NVIDIA / mellotron

Mellotron: a multispeaker voice synthesis model based on Tacotron 2 GST that can make a voice emote and sing without emotive or singing training data
BSD 3-Clause "New" or "Revised" License
854 stars 187 forks source link

Adding another speaker #61

Closed JakubReha closed 4 years ago

JakubReha commented 4 years ago

I am trying to train the pre-trained model LibriTTS with one more speaker. I've added around 15 minutes of audio from this speaker to the train-clean-100 dataset, added the transcription in 85:15 ratio (train:validation) and increased the number of speakers to 124 in hparams.py. Also all the audio files were resampled to 22 050 Hz, 16 bit. But when I run the inference on the checkpoints I get only noise for all the speakers.

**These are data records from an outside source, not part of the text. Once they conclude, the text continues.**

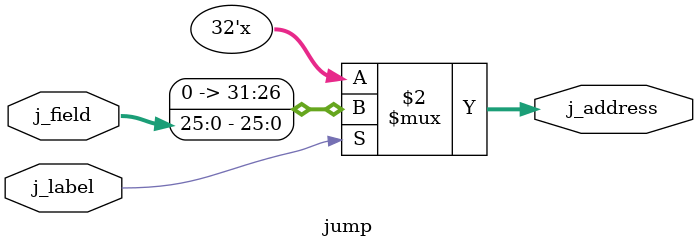
<source format=v>
`timescale 1ns / 1ps
module jump (  
input j_label,
input [25:0] j_field,    
output reg [31:0] j_address
    );
	 
	always @* begin
	if (j_label)
	  j_address<={6'b000000, j_field};
	end
	 


endmodule


</source>
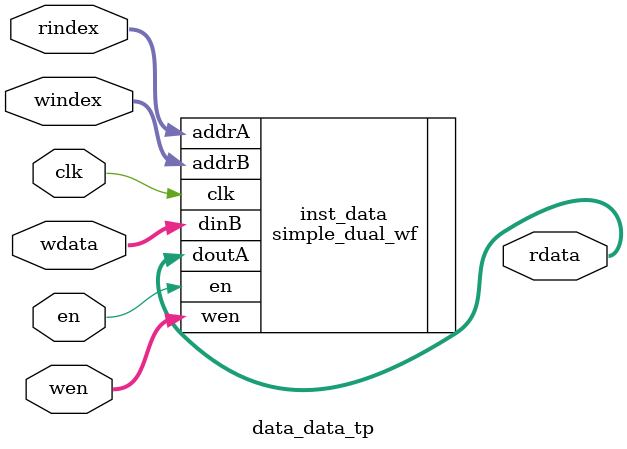
<source format=v>
`timescale 1ns / 1ps
module data_data_tp#(
    parameter LINE  = 128,
    parameter BLOCK = 8
)(
    input                     clk   ,
    input                     en    ,
    input  [4*BLOCK-1     :0] wen   ,
    input  [$clog2(LINE)-1:0] rindex,
    input  [$clog2(LINE)-1:0] windex,
    input  [32*BLOCK-1    :0] wdata ,
    output [32*BLOCK-1    :0] rdata
);

    /* reg  [32*BLOCK-1    :0] wdata_reg; */
    /* reg  [4*BLOCK-1     :0] wen_reg; */
    /* reg                     col_reg; */
    /* wire [32*BLOCK-1    :0] doutb; */
    /* wire col = (rindex == windex) && |wen; */
    /**/
    /* always @(posedge clk) begin */
    /*     col_reg    <= col; */
    /*     wdata_reg  <= wdata; */
    /*     wen_reg    <= wen; */
    /* end */
    /**/
    /* wire [32*BLOCK-1    :0] collison_output; */
    /**/
    /* genvar i; */
    /* generate */
    /*     for (i = 0; i < (32*BLOCK); i = i + 1) begin */
    /*         assign collison_output[i] = wen_reg[i >> 3] ? wdata_reg[i] : doutb[i]; */
    /*     end */
    /* endgenerate */
    /**/
    /* assign rdata = col_reg ? collison_output : doutb; */
    /**/
simple_dual_wf #(
    .NUM_COL         (   4*BLOCK),
    .COL_WIDTH       (   8),
    .ADDR_WIDTH      (  $clog2(LINE))
    ) inst_data (
    .clk(clk),
    .en(en), 
    .addrA(rindex),
    .doutA(rdata),
    .wen(wen),
    .addrB(windex),
    .dinB(wdata)
    );
endmodule

</source>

Screenshot 2020-05-08 at 12 47 44 Screenshot 2020-05-08 at 12 48 10
CookiePPP commented 4 years ago

Check that the files are definitely 16 bit and have similar volume to the other speakers. The Source Mel should have more detail. Like this

JakubReha commented 4 years ago

They are 16 bit and the volume of the extra speaker is slightly higher, but the thing is that the source mel is still the same regardless of the speaker.

CookiePPP commented 4 years ago

@JakubReha The audio file path for the source mel is printed here. Would you be able to upload and/or check that audio file? paste

rafaelvalle commented 4 years ago

@JakubReha The mel-spectrogram looks suspicious. Can you share an audio file?

rafaelvalle commented 4 years ago

Closing due to inactivity.